I clicked through the rest of the website, looking for information about GenFem’s Ojai retreat. The organization’s contact page had four addresses on it—centers in Santa Barbara, Sausalito, Toronto, and New Jersey—but nothing in Ojai; although I did find mention of a private healing retreat in the Topatopa Mountains on a page titled “Advantages of Becoming a Senior-Level Member.” (Other advantages: round-the-clock life Mentors, one-on-one Reenactment sessions, and a customized GenFem license plate holder.)

I dialed the phone number of the Santa Barbara center but it went straight to voicemail. “Hi, I’m trying to locate my sister.

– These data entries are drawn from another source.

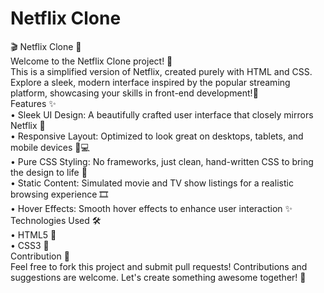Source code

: # Netflix Clone
 🎬 Netflix Clone 🎥
 <br>
 Welcome to the Netflix Clone project! 🚀 
 <br>
 This is a simplified version of Netflix, created purely with HTML and CSS. Explore a sleek, modern interface inspired by the popular streaming platform, showcasing your skills in front-end development!🌟
 <br>
 Features ✨
 <br>
 •	Sleek UI Design: A beautifully crafted user interface that closely mirrors Netflix 🎨
 <br>
 •	Responsive Layout: Optimized to look great on desktops, tablets, and mobile devices 📱💻
 <br>
 •	Pure CSS Styling: No frameworks, just clean, hand-written CSS to bring the design to life 💅
 <br>
 •	Static Content: Simulated movie and TV show listings for a realistic browsing experience 🎞️
 <br>
 •	Hover Effects: Smooth hover effects to enhance user interaction ✨
 <br>
 Technologies Used 🛠️
 <br>
 •	HTML5 📝
 <br>
 •	CSS3 🎨
 <br>
 Contribution 🤝 
 <br>
 Feel free to fork this project and submit pull requests! Contributions and suggestions are welcome. 
 Let's create something awesome together! 💪
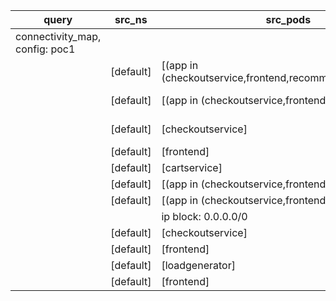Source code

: |query|src_ns|src_pods|dst_ns|dst_pods|connection|
|---|---|---|---|---|---|
|connectivity_map, config: poc1||||||
||[default]|[(app in (checkoutservice,frontend,recommendationservice))]|[default]|[productcatalogservice]|TCP 3550,|
||[default]|[(app in (checkoutservice,frontend))]|[default]|[shippingservice]|TCP 50051,|
||[default]|[checkoutservice]|[default]|[paymentservice]|TCP 50051,|
||[default]|[frontend]|[default]|[checkoutservice]|TCP 5050,|
||[default]|[cartservice]|[default]|[redis-cart]|TCP 6379,|
||[default]|[(app in (checkoutservice,frontend))]|[default]|[currencyservice]|TCP 7000,|
||[default]|[(app in (checkoutservice,frontend))]|[default]|[cartservice]|TCP 7070,|
|||ip block: 0.0.0.0/0|[default]|[frontend]|TCP 8080,|
||[default]|[checkoutservice]|[default]|[emailservice]|TCP 8080,|
||[default]|[frontend]|[default]|[recommendationservice]|TCP 8080,|
||[default]|[loadgenerator]|[default]|[frontend]|TCP 8080,|
||[default]|[frontend]|[default]|[adservice]|TCP 9555,|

Her name’s Elli Hart, and she’s apparently at your retreat in Ojai. I’m wondering if you could call me back with some information about how to get in touch with her there.” I left my phone number and hung up. I had a feeling I wasn’t going to be getting a call back anytime soon.

This accomplished, I went back out to the living room and confronted my parents where they sat watching The Bachelorette. “Did you know that Elli had joined some sort of self-help group?”

My mother muted the show and gave my father a sidelong glance. “GenFem?”

“You know it?”

My mother shook her head. “Not really. She mentioned it a few times. She invited me to come to a meeting with her once but, you know, I’m already stretched so thin.” She waved a hand, her wrist thick with clattering energy beads.

“Is it a legitimate organization?”

“They have some kind of…educational center, I think they call it, over in Samarkand. Kathy from my yoga class says her daughter went a few times and it was a kind of feminist group. Classes in how to be more centered and assertive. Things like that.”